> TASK STATEMENT:
Where a line in the listing below contains the word "plate", copy that line.

> DATA PROVIDED:
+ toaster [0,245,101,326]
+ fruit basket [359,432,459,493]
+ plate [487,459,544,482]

--

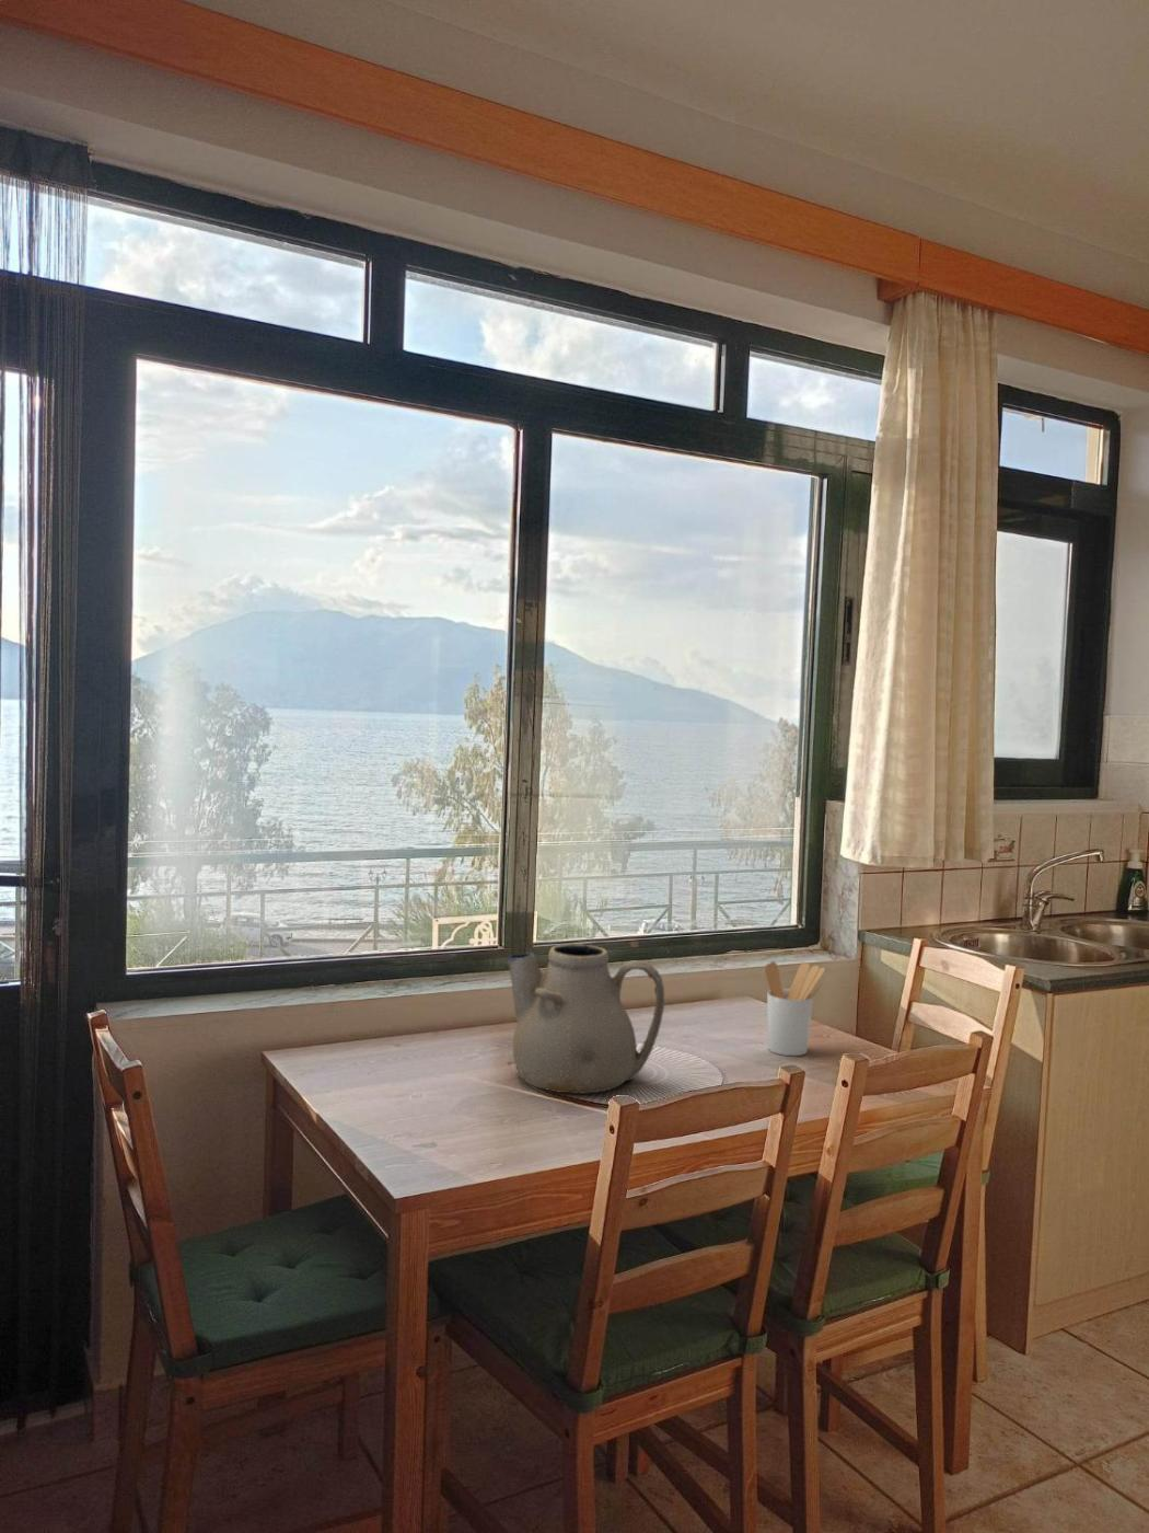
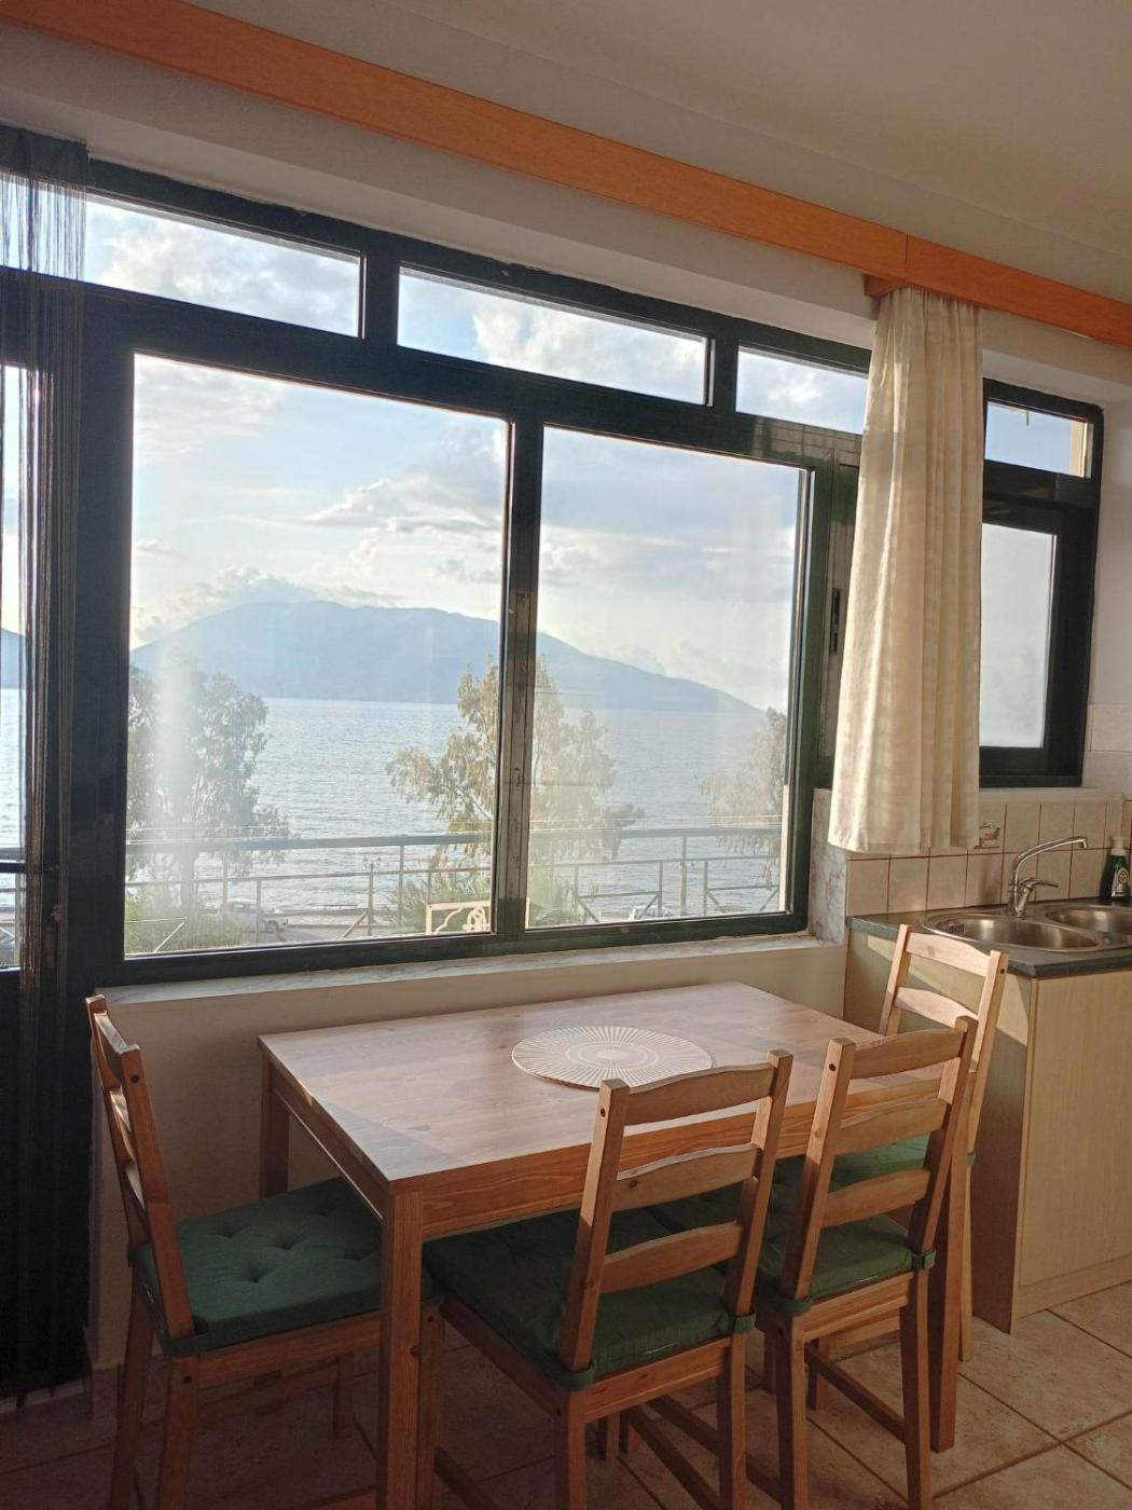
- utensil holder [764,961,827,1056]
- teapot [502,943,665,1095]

...

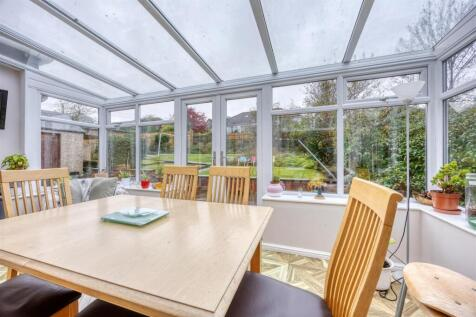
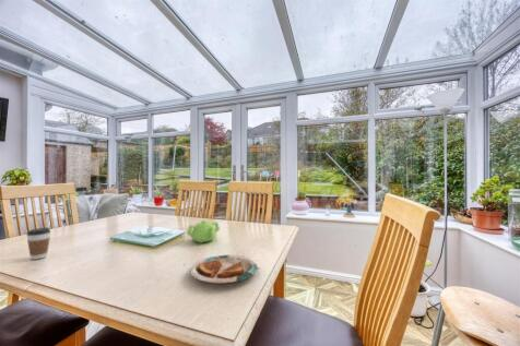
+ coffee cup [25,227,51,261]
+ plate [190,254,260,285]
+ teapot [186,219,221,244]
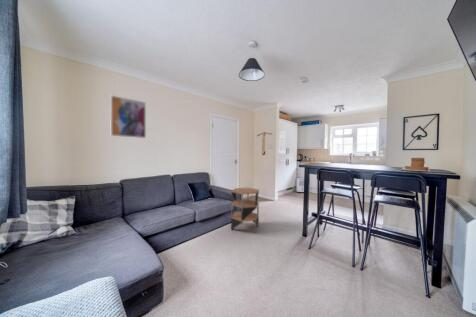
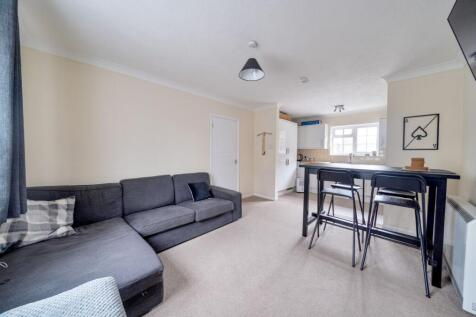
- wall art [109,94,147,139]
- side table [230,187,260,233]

> ANSWER FOR THIS EXERCISE:
+ plate [487,459,544,482]
+ plate [190,254,260,285]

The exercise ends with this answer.